Records for the exercise section start
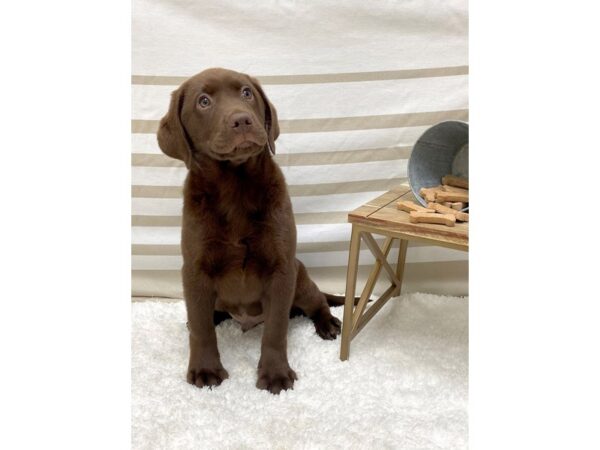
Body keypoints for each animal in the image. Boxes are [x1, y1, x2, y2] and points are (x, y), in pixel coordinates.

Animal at [155, 67, 342, 394]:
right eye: (203, 101)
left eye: (246, 93)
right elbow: (201, 329)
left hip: (300, 278)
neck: (235, 187)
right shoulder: (195, 270)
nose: (242, 120)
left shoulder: (281, 269)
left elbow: (276, 329)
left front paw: (275, 374)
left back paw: (327, 323)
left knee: (316, 300)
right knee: (203, 314)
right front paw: (205, 369)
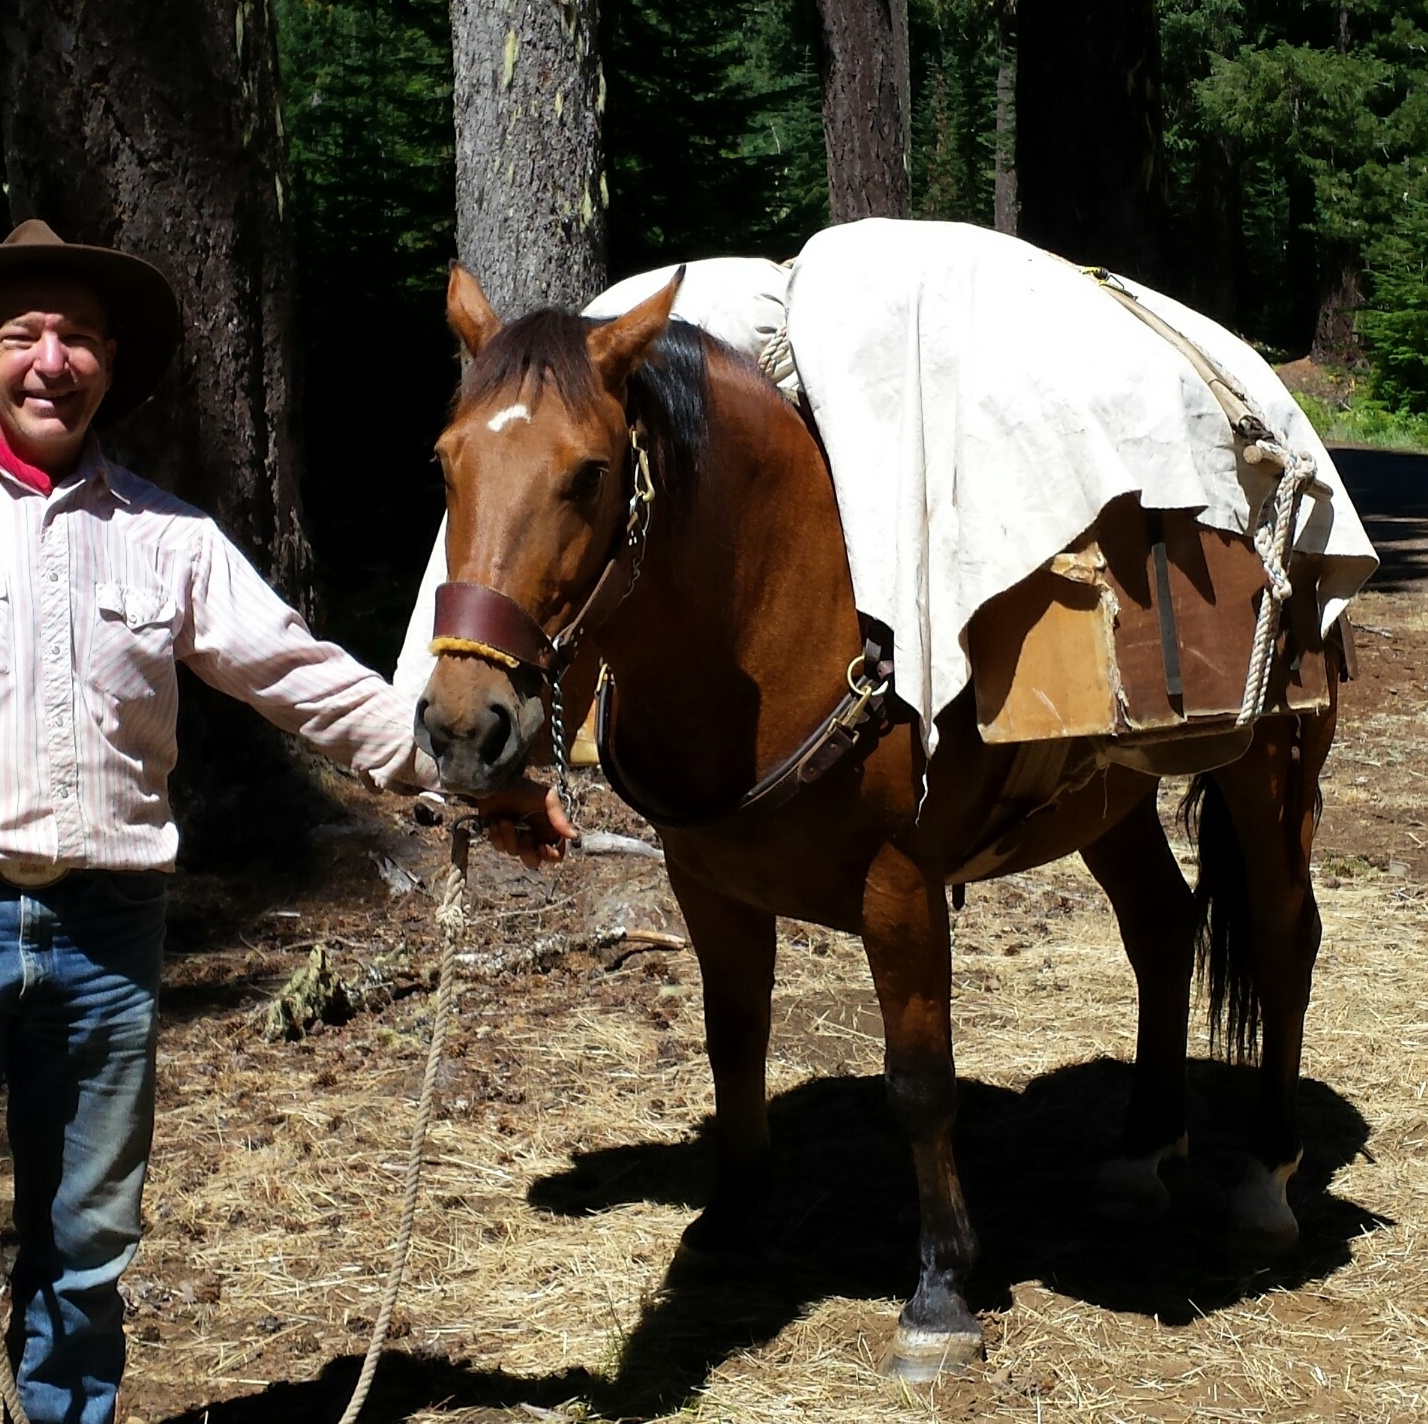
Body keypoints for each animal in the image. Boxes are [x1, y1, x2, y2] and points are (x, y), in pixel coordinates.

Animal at [414, 266, 1341, 1381]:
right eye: (445, 462)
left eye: (589, 474)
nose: (465, 726)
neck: (788, 620)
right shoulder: (707, 885)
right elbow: (735, 1041)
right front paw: (733, 1216)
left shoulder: (901, 887)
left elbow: (920, 1083)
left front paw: (939, 1294)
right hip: (1105, 802)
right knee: (1161, 927)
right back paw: (1139, 1154)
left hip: (1274, 767)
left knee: (1286, 942)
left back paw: (1264, 1181)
Records for the exercise section end
Return every line from the entries above that includes the word "knee".

left knee: (316, 300)
right knee: (203, 314)
right knee: (1161, 927)
left knee: (1286, 942)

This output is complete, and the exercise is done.